Retry and recovery

Longer agent workflows rarely succeed on the first attempt every time. Files may be missing, tools may fail, or intermediate results may be incomplete. This lesson exists to show how a classical agent can respond to those situations without crashing or restarting from scratch.

The goal is not to eliminate errors, but to make workflows resilient. We want an agent that can retry when it makes sense, adapt when it doesn’t, and stop safely when progress is no longer possible.

Recoverable and non-recoverable failures

Not every failure deserves the same response. Some failures are temporary and can be retried, while others indicate that continuing would be pointless or unsafe.

A recoverable failure is one where repeating the same step might succeed later. A missing file that may appear shortly or a transient write failure are common examples.

A non-recoverable failure is one where retrying will not change the outcome. Invalid input data or a missing configuration value usually falls into this category.

The workflow needs a way to classify failures so later decisions are deliberate rather than accidental.

def is_recoverable(error):
    return error == "temporary_failure"

Retrying failed steps

Once a failure is considered recoverable, the workflow can retry the step under controlled conditions. Retrying blindly is risky, so retries are usually limited and tracked explicitly.

A simple retry mechanism counts how many times a step has failed and stops once a threshold is reached. This prevents infinite loops while still allowing for recovery.

max_retries = 3
attempts = 0

while attempts < max_retries:
    result = run_step()
    if result["success"]:
        break
    attempts += 1

Changing behavior after repeated failures

If a step keeps failing, repeating the same action may no longer be useful. At that point, the workflow can change behavior instead of retrying again.

This might mean switching to an alternative tool, skipping an optional step, or recording the failure for later review. The key idea is that repeated failure becomes a signal, not just an error.

if attempts >= max_retries:
    state["mode"] = "degraded"

Tracking partial progress in state

Workflows often make progress even when they fail partway through. That progress should be reflected in state so it is not lost.

Recording which steps have completed allows the workflow to resume intelligently. This is especially important in long-running agents that may continue operating after an error.

state["completed_steps"].append("generate_index_page")

Continuing or aborting safely

Eventually, the workflow must decide whether to continue or stop.

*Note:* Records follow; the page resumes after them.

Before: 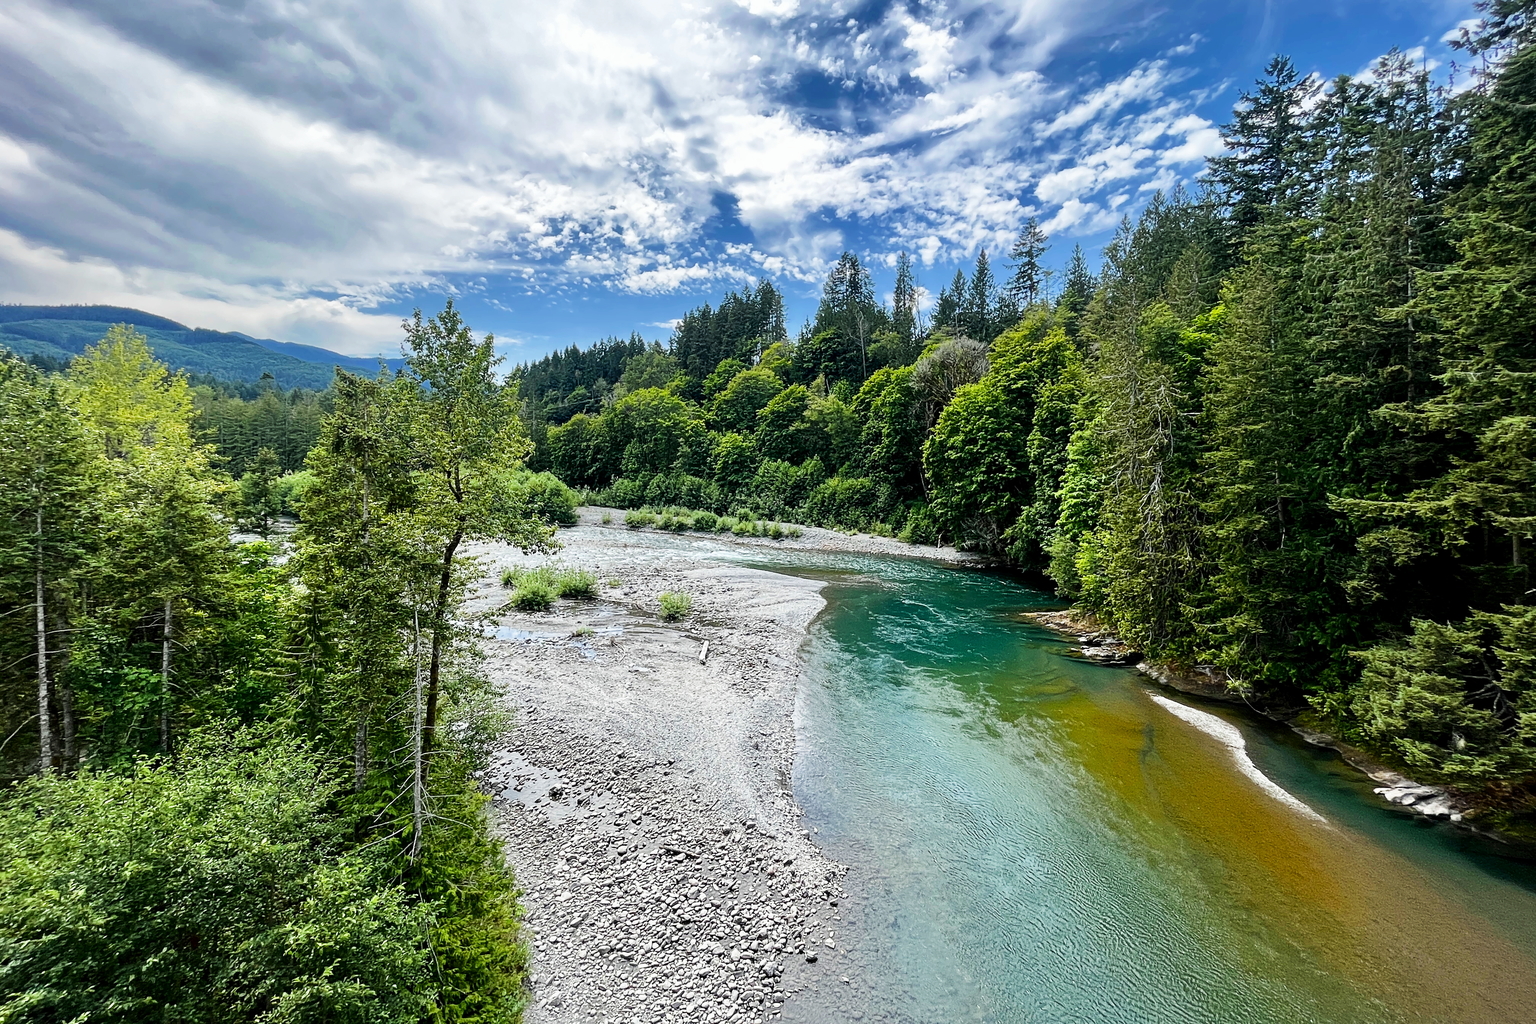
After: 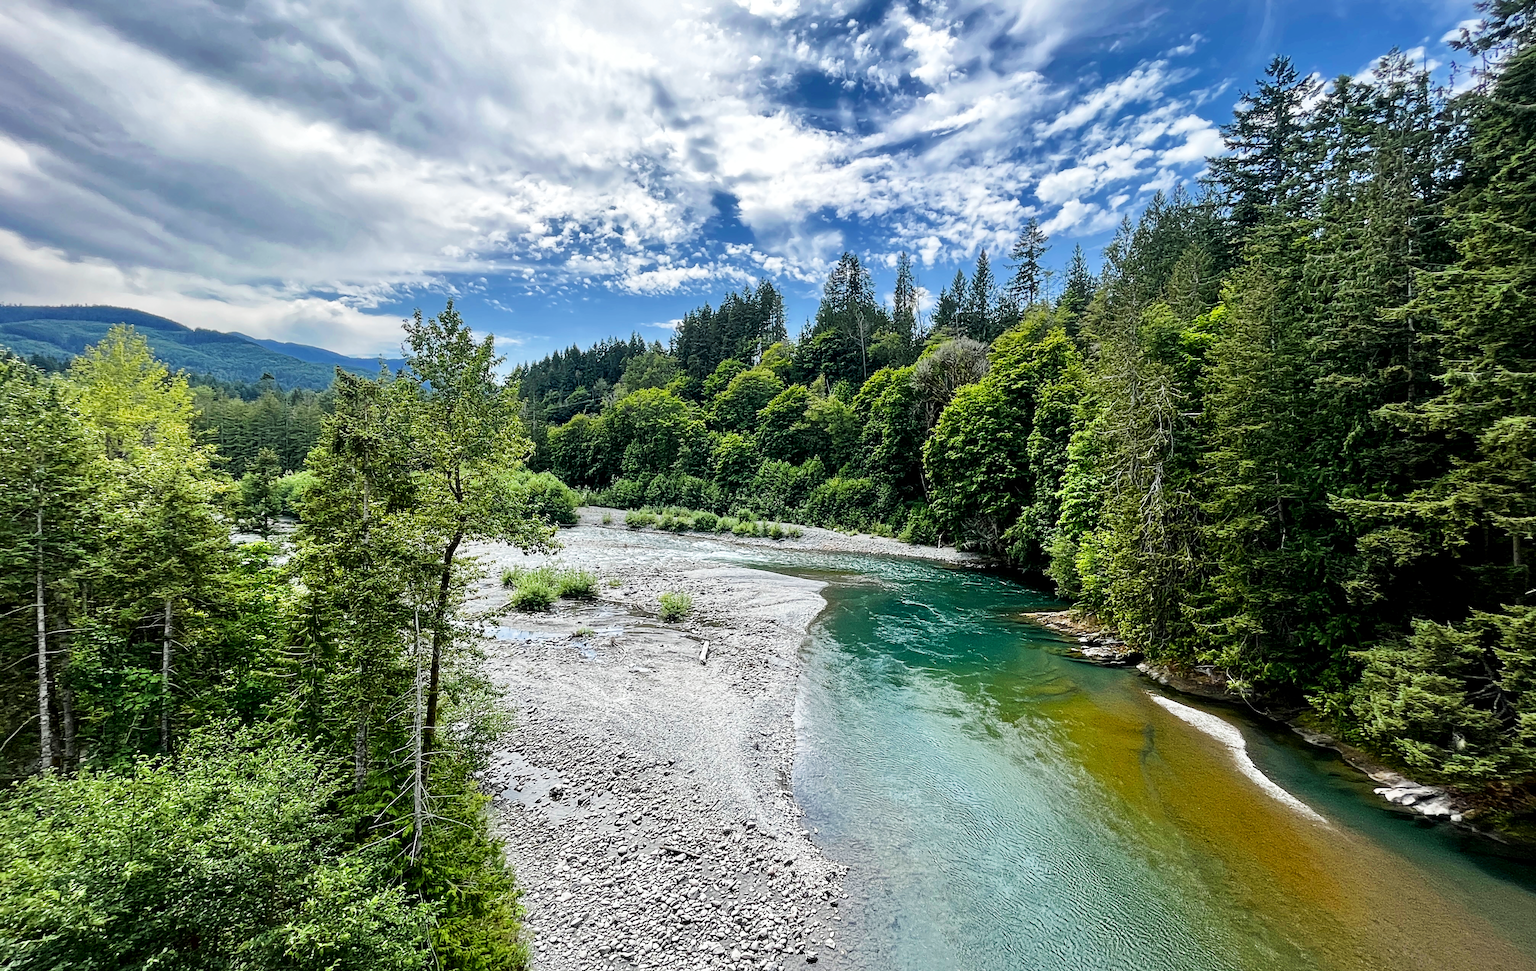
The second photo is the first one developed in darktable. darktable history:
local contrast: mode bilateral grid, contrast 20, coarseness 50, detail 120%, midtone range 0.2
crop and rotate: top 0%, bottom 5.097%
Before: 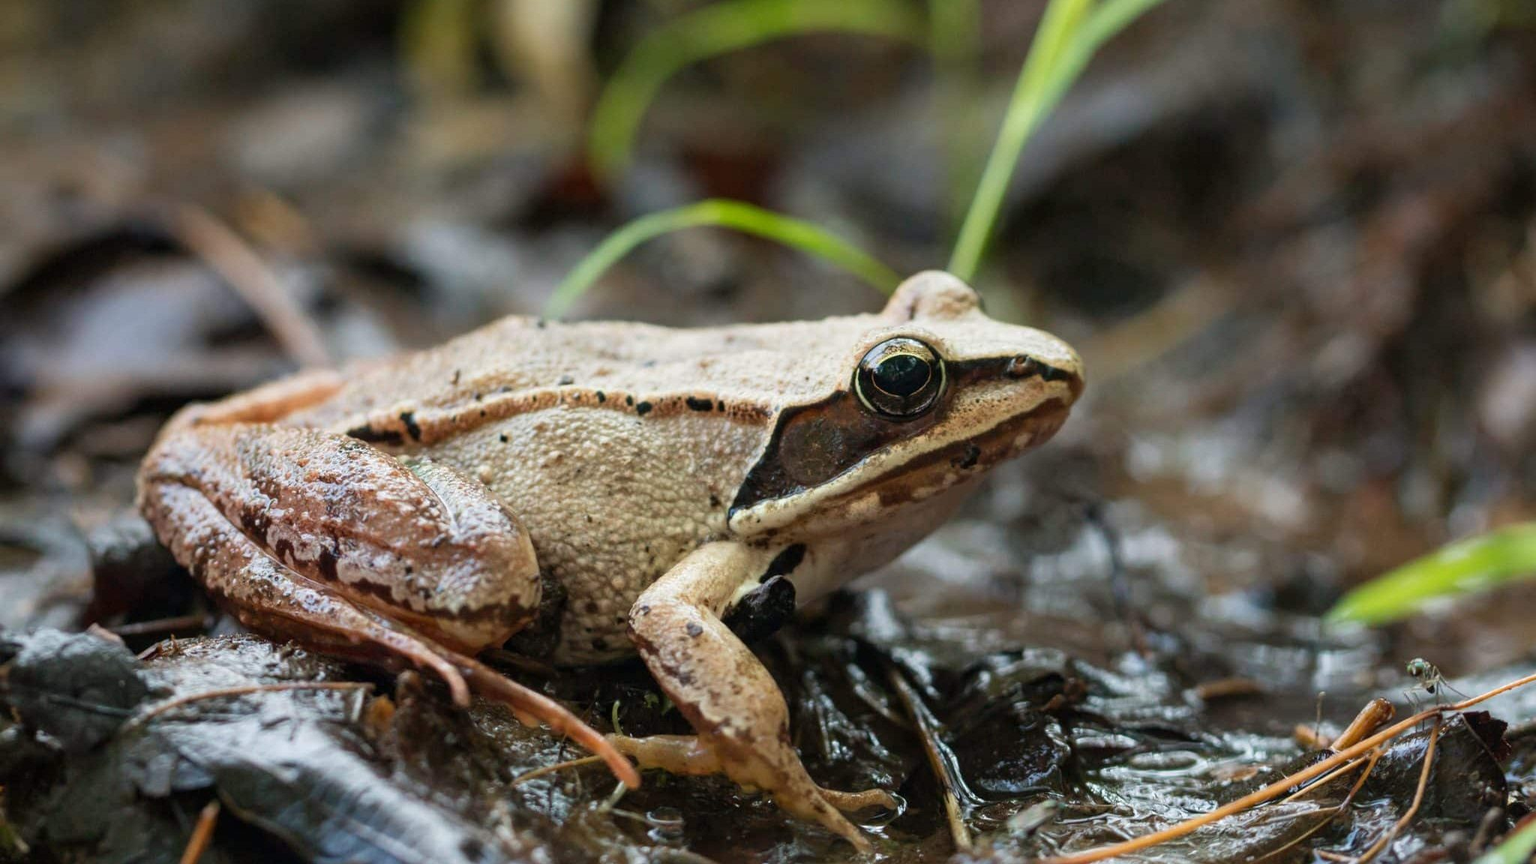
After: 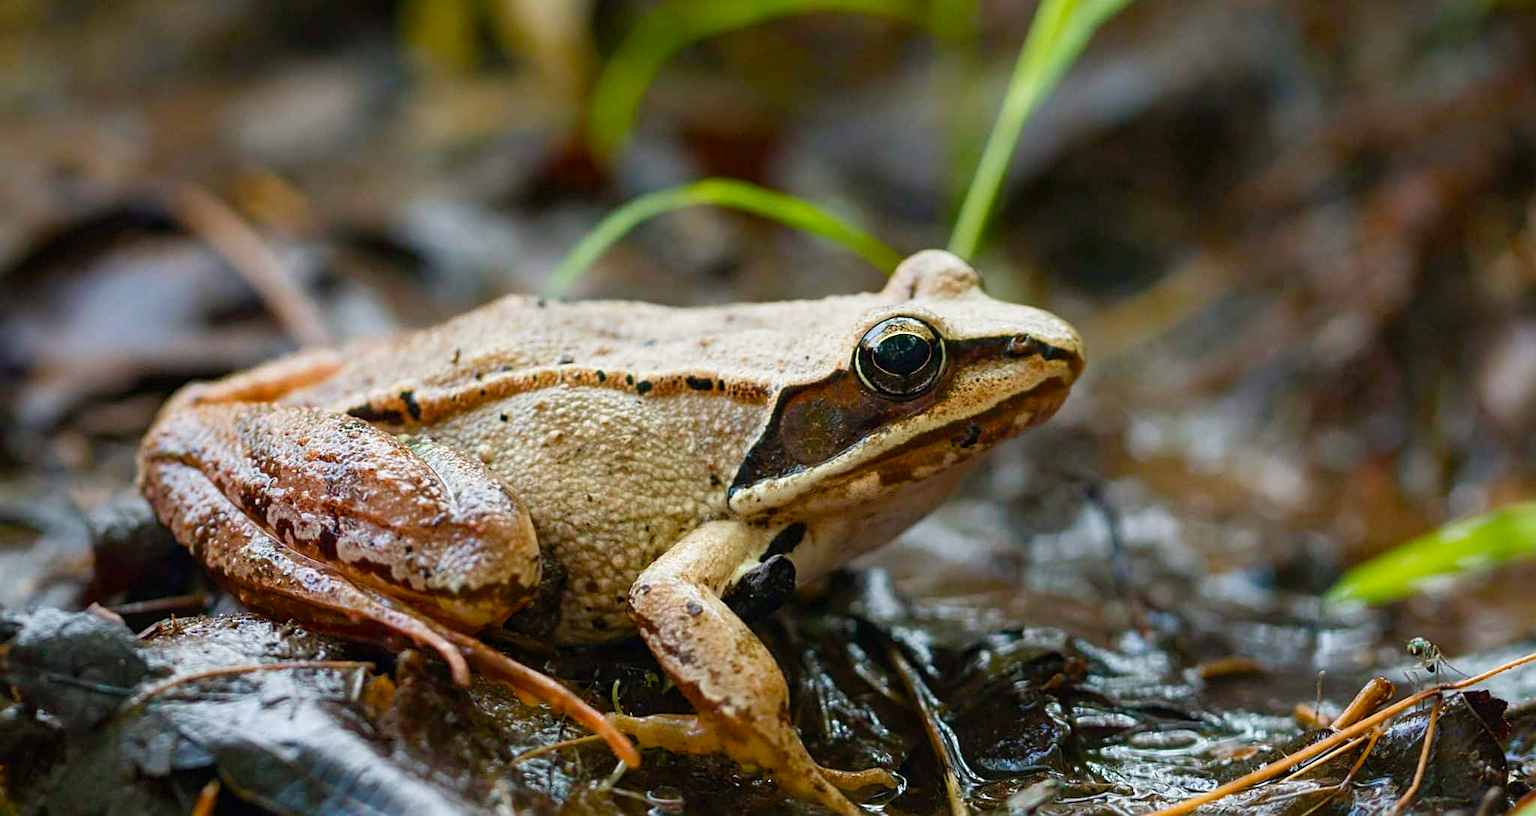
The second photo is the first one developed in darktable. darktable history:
color balance rgb: perceptual saturation grading › global saturation 35%, perceptual saturation grading › highlights -25%, perceptual saturation grading › shadows 50%
tone equalizer: on, module defaults
sharpen: on, module defaults
crop and rotate: top 2.479%, bottom 3.018%
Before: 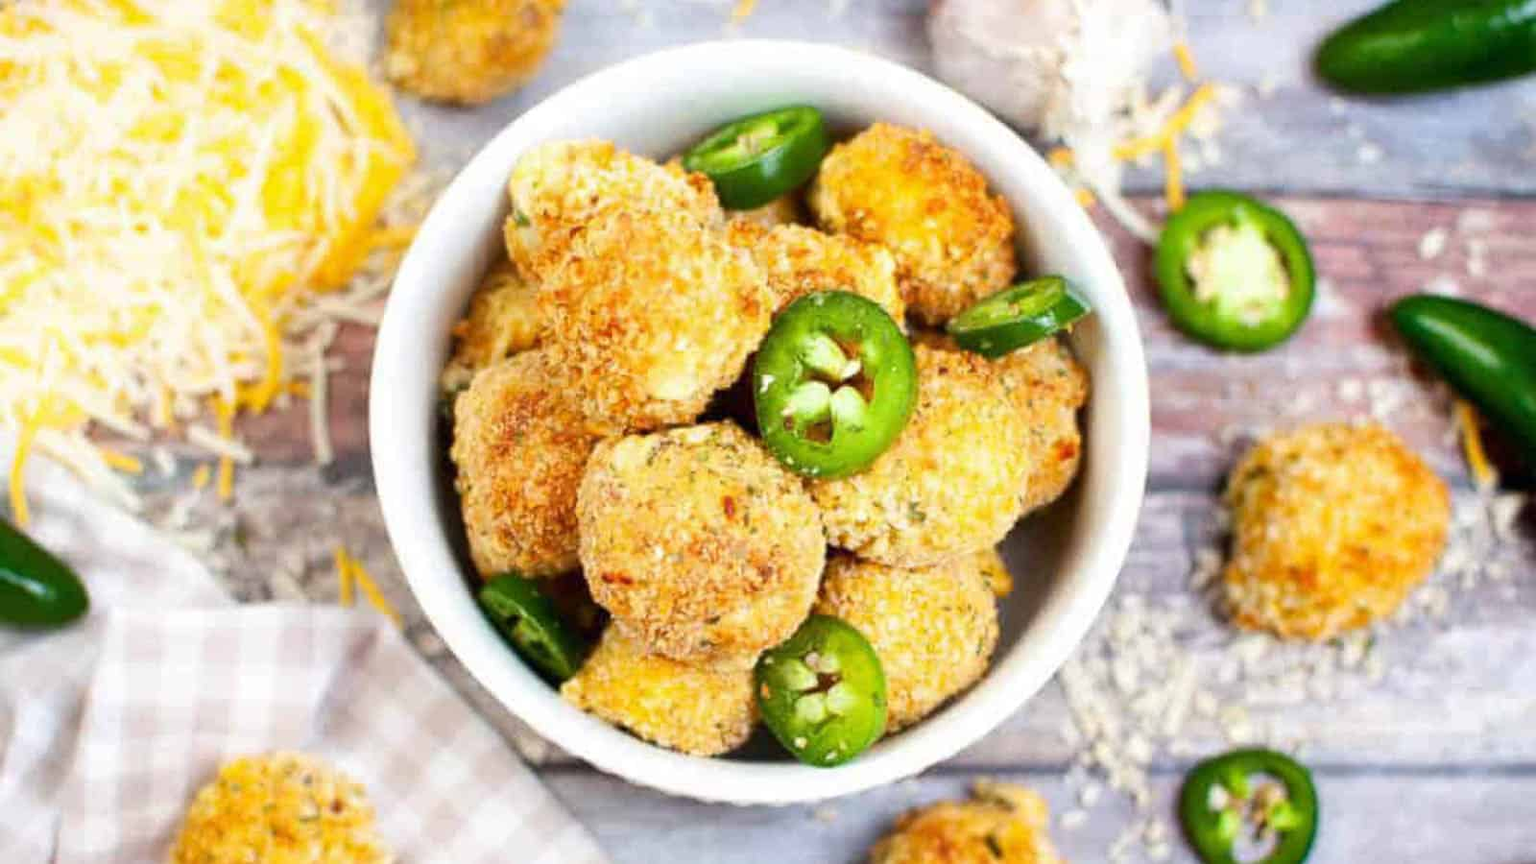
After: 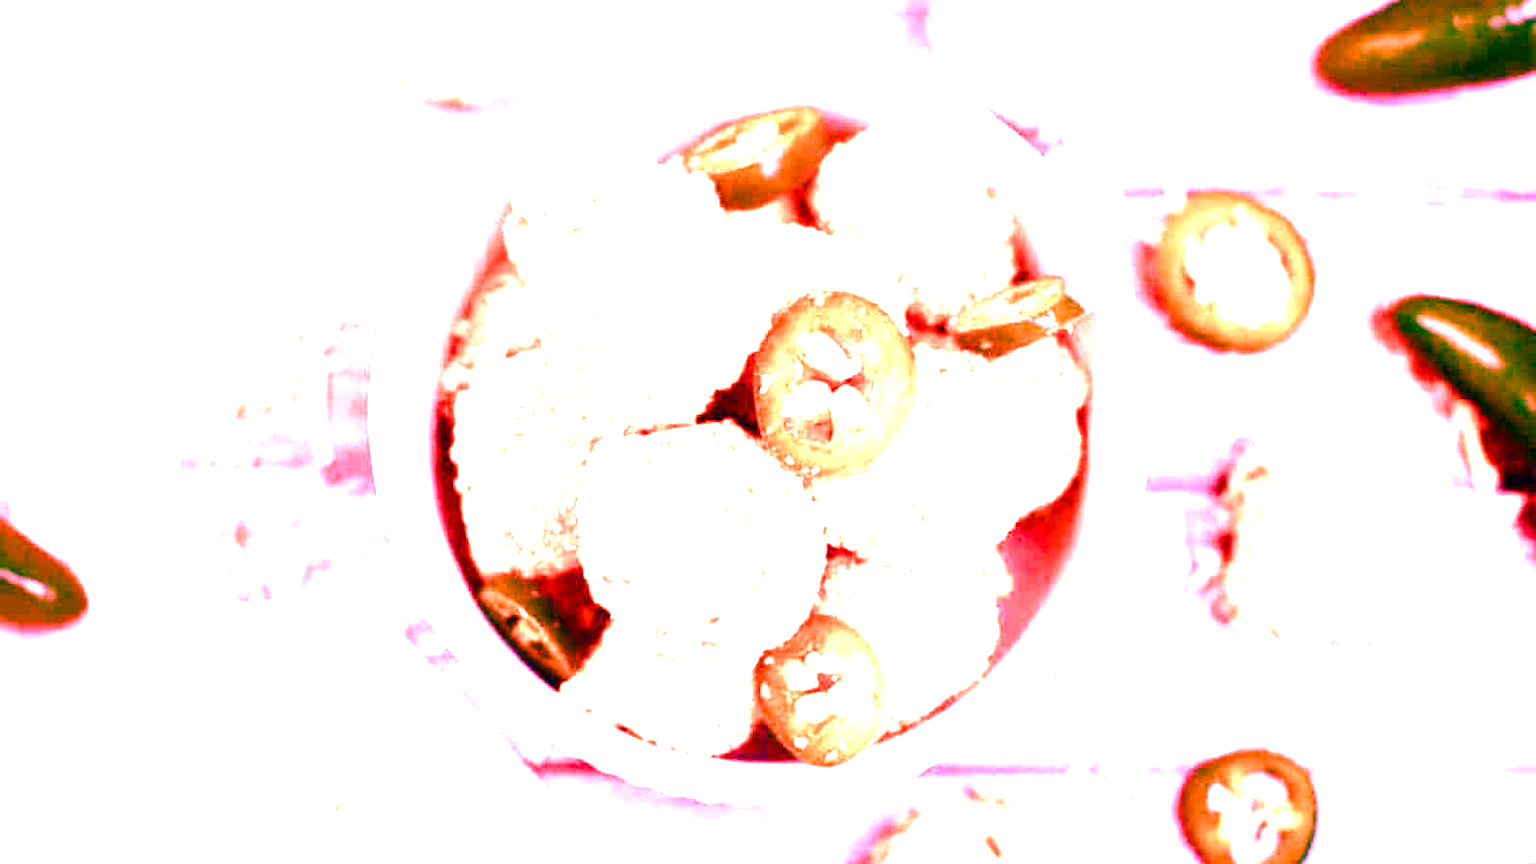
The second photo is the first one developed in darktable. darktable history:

Continuing makes sense when enough progress has been made and remaining steps are optional. Aborting makes sense when required steps cannot be completed.

The important part is that the decision is explicit and leaves the system in a consistent state. A stopped workflow should stop cleanly, not halfway through a side effect.

if not state["can_continue"]:
    workflow_status = "aborted"

Conclusion

By distinguishing failure types, retrying deliberately, adapting after repeated problems, and recording partial progress, we gain control over how workflows behave under stress. At this point, we are no longer reacting to errors—we are managing them.

That orientation is the foundation for building agents that can run for long periods, recover from setbacks, and remain predictable even when things go wrong.